Are Information Technology's Glory Days Over? - steiger
http://it.slashdot.org/story/09/08/09/0442225/Are-Information-Technologys-Glory-Days-Over

======
akd
Measuring "glory days" by total spending is a red herring. I can think of a
lot of places where spending is going down, but opportunities are going up, as
value is taken away from the big dogs by entrepreneurs. Imagine all of
Microsoft Office installations were replaced by software-as-a-service startups
at 1/3d the cost. Microsoft would lose $15 billion a year, but a bunch of
startups would make $5 billion/yr between them.

------
dennisgorelik
Not really. Whole economy is moving into computers and internet. That means
that Information Technology would be in a huge demand. Still that doesn't mean
that being in IT guarantees pay off. It's just that there are plenty of
amazing opportunities related to software development.

------
donw
I think the face of IT is changing in a way that most established companies
just can't grasp.
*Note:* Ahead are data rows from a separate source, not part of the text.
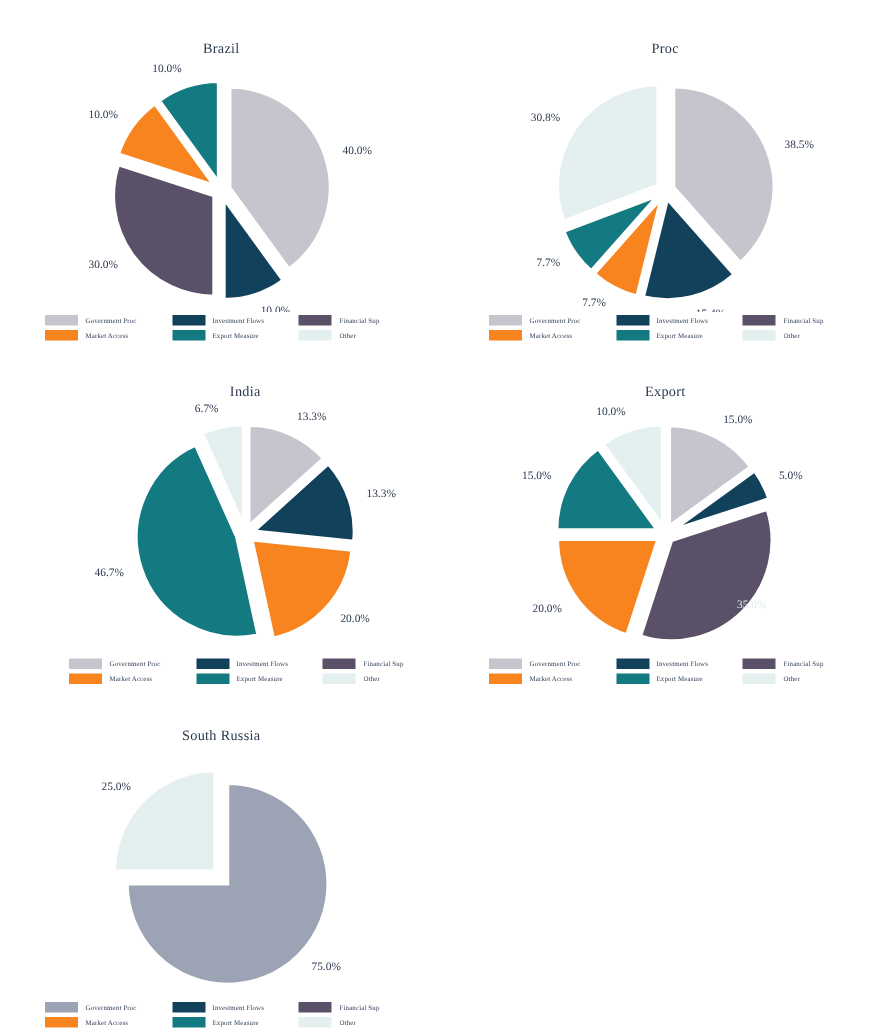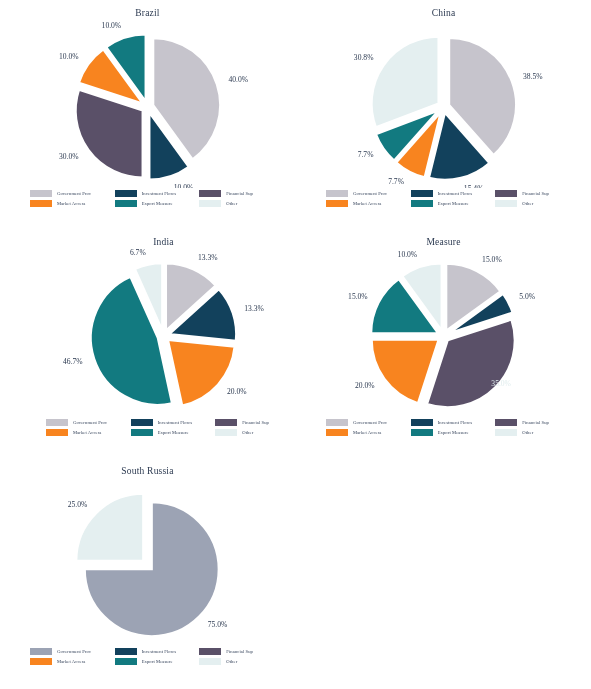--- a/index.html
+++ b/index.html
@@ -7,7 +7,7 @@
        font-family:"Liberation Serif","DejaVu Serif",serif;
        color:#2e3a4e;overflow:hidden;}
   .grid{position:absolute;left:0;top:0;width:591px;height:689px;}
-  .panel{position:absolute;width:295px;height:230px;}
+  .panel{position:absolute;width:295px;height:230px;margin-top:20px;}
   .p0{left:0;top:0}.p1{left:296px;top:0}
   .p2{left:16px;top:229px}.p3{left:296px;top:229px}
   .p4{left:0;top:458px}

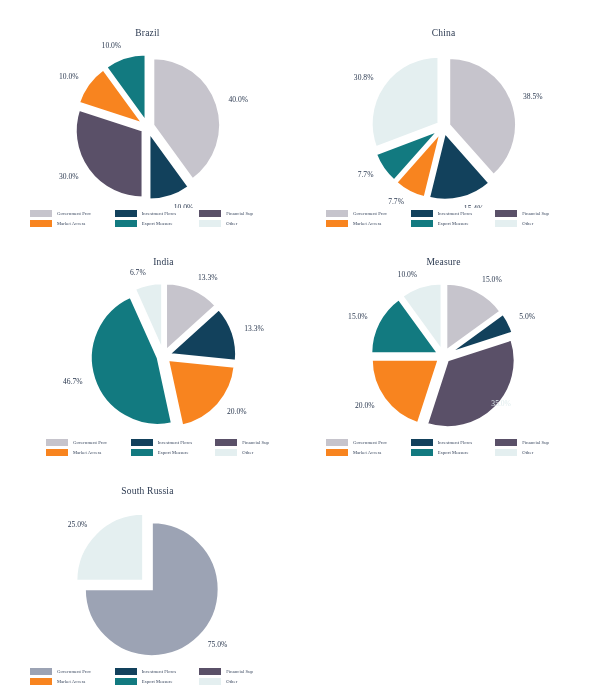--- a/index.html
+++ b/index.html
@@ -74,7 +74,7 @@
       </div>
     </div>
     <div class="panel p1">
-      <div class="ptitle">China</div>
+      <div class="ptitle">Proc</div>
       <div class="chartwrap">
         <svg width="295" height="170" viewBox="0 0 295 170">
           <path d="M 153.1100974561125 86.87237067774478 L 153.1100974561125 19.872370677744783 A 67 67 0 0 1 197.53931555824576 137.02259080520855 Z" fill="#c6c4cc" stroke="#ffffff" stroke-width="2.2"></path>

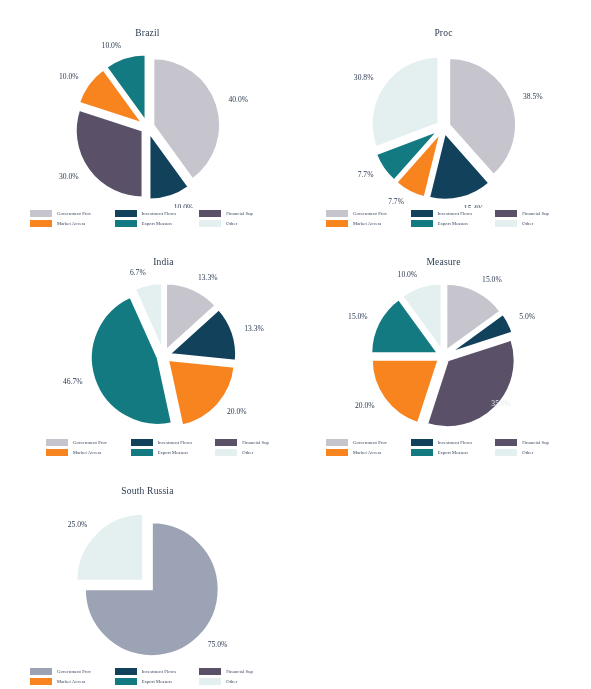--- a/index.html
+++ b/index.html
@@ -160,7 +160,7 @@
       </div>
     </div>
     <div class="panel p3">
-      <div class="ptitle">Measure</div>
+      <div class="ptitle">Export</div>
       <div class="chartwrap">
         <svg width="295" height="170" viewBox="0 0 295 170">
           <path d="M 150.22394299843728 83.6539608548698 L 150.22394299843728 16.653960854869794 A 67 67 0 0 1 204.42808162155876 44.2723489512741 Z" fill="#c6c4cc" stroke="#ffffff" stroke-width="2.2"></path>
Hardware has gotten incredibly cheap, as has software.
Current and future generations of workers and managers grew up being
comfortable with computers.

IT departments don't need to worry anywhere near as much about building and
setting up workstations and servers anymore, because it's all easily
automated, freeing up the talent pool to focus on more strategic business
needs -- security, performance, monitoring, and so on.

Plenty of opportunity.